There are a number of radionuclide emission tomography cameras utilizing scintillation material which emits light in response to absorbed radiation emanating from an object to be studied. The scintillations are detected by an array of photodetectors.
Presently, the photodetectors are optically coupled to the scintillation material by a single, integral light pipe which has an area corresponding to the combined area of an entire array of photodetectors. In Genna et al., U.S. Pat. No. 4,095,107, for example, light pipe 45 extends between photodetector array 47 and scintillation crystal 43, FIG. 4.
For scintillation material which is curvilinear, such as the arcuately shaped crystal of the above patent or the annular single crystal of Genna et al., U.S. Pat. No. 4,584,478, fashioning a light pipe having an inner face which matches the curvature of the curvilinear scintillation material and an outer face which matches the photodetectors is difficult and expensive. The need for such a light pipe has hampered efforts to develop cost-effective scintillation cameras which utilize curvilinear scintillation material. Further, it is difficult to correctly position and maintain the alignment of photodetectors relative to the curved scintillation material.

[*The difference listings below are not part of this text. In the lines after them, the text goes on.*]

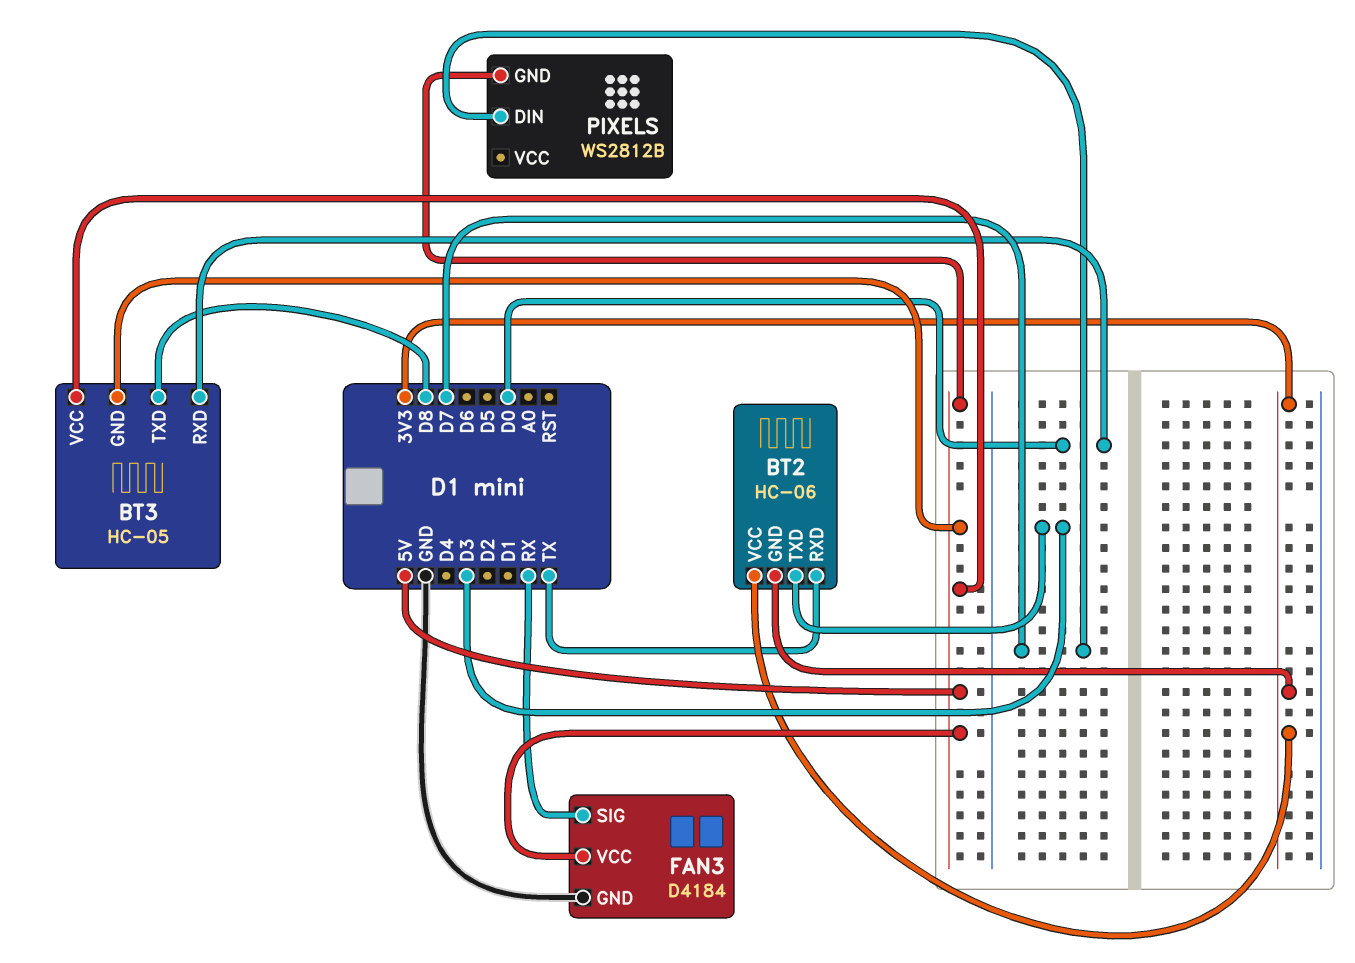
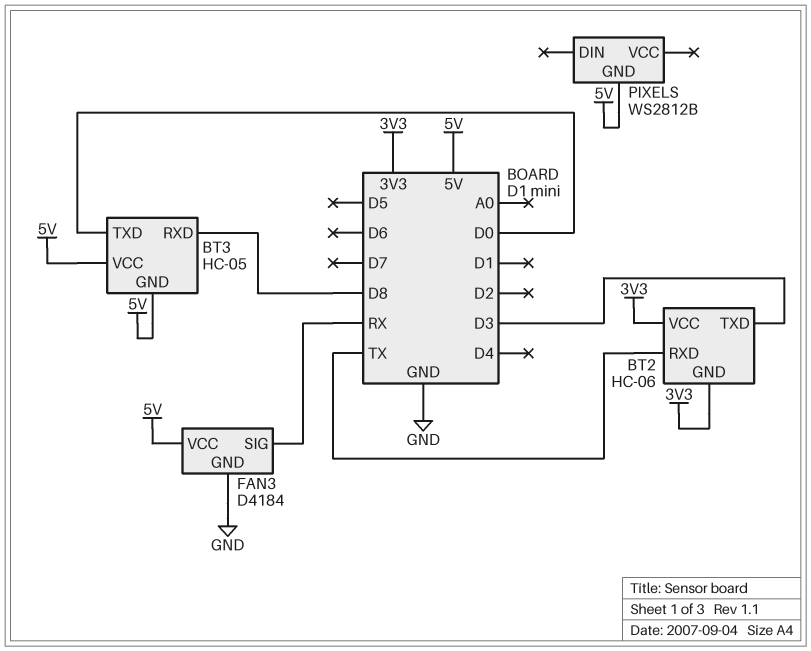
BT3 pin RXD: D0 -> D8
BT3 pin TXD: D8 -> D0
PIXELS pin DIN: D7 -> none

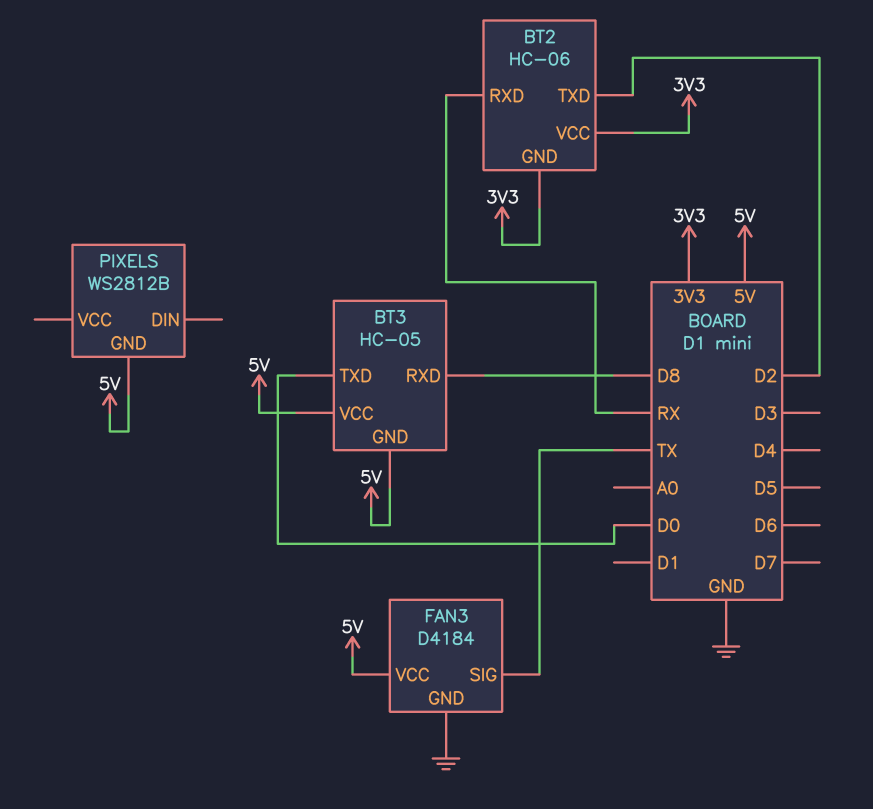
BT2 pin RXD: TX -> RX
BT2 pin TXD: D3 -> D2
FAN3 pin SIG: RX -> TX

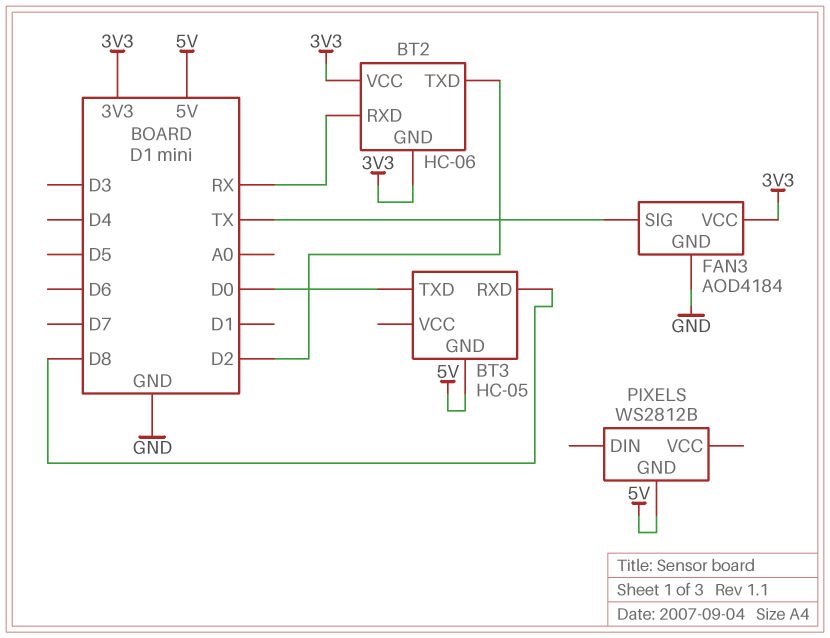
BT3 pin VCC: 5V -> none
FAN3: D4184 -> AOD4184
FAN3 pin VCC: 5V -> 3V3

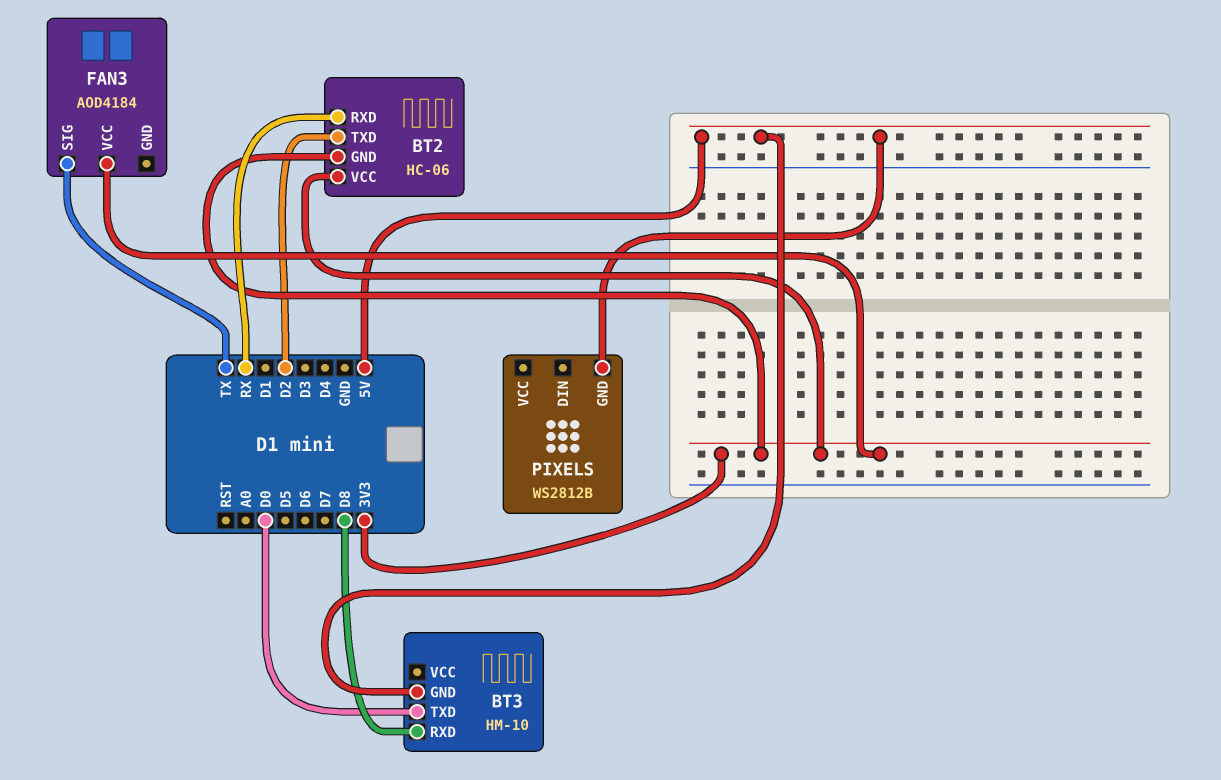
BT3: HC-05 -> HM-10
FAN3 pin GND: GND -> none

An additional problem is posed by curved scintillation material. The location of a radionuclide source within an object to be imaged is determined from gamma ray trajectories, whose collimated direction is in turn determined from the light emissions they produce in the scintillation material. Resolution by the photodetector array of the gamma ray trajectories depends on the proportion of light emission that is collected by the photodetector nearest the emission and photodetectors adjacent to it.
The distance of the edges of the photodetector to the inner face of the scintillation material largely determines the distribution of light collected by the photodetectors and therefore controls resolution. However, for an annular or arcuately-shaped scintillation crystal, the distance from the photodetector edges to the face of the scintillation material, hereinafter referred to as the separation distance, is different when viewed azimuthally as compared to axially. The separation distance seen by light travelling in the azimuthal plane is determined by the photodetector edges perpendicular to the azimuthal plane, and these edges are a uniform distance from the scintillation material. However, light travelling along one plane parallel to the axis of rotation will encounter a different separation distance than that encountered by light travelling along another axial plane which intersects the detector face at a different azimuthal location.
In three-dimensional radionuclide reconstruction using single photon emission computed tomography employing a stationary annular crystal with rotating collimator, as shown in U.S. Pat. No. 4,584,478, or a tomographic system in which the camera's detector and collimator rotate in unison, as shown in U.S. Pat. No. 4,095,107, one-dimensional resolution in the azimuthal direction determines, through image reconstruction, two-dimensional resolution in an azimuthal plane normal to the axis of rotation. This two-dimensional resolution is not affected by resolution in the axial direction. Higher resolution may be desired in the azimuthal direction, for example, if diagnoses are made from images obtained from azimuthal slices, normal to the axis of rotation, of three-dimensional reconstructed images.
Within limits, the average resolution of a crystal detector/photodetector array is improved as the photodetectors are moved closer to the scintillation material. However, the resolution, as a function of scintillation position relative to the center of the photodetectors, becomes increasingly nonuniform as the distance decreases. Therefore, a compromise between average resolution and nonuniformity must be reached.
Moreover, the difference in effective separation distance of the photodetector edges and the different criteria governing the optimization of resolution characteristics generate different optimal separation distances for the azimuthal and axial directions. A compromise must therefore also be reached in setting the final separation distance of the photodetector from the scintillation material.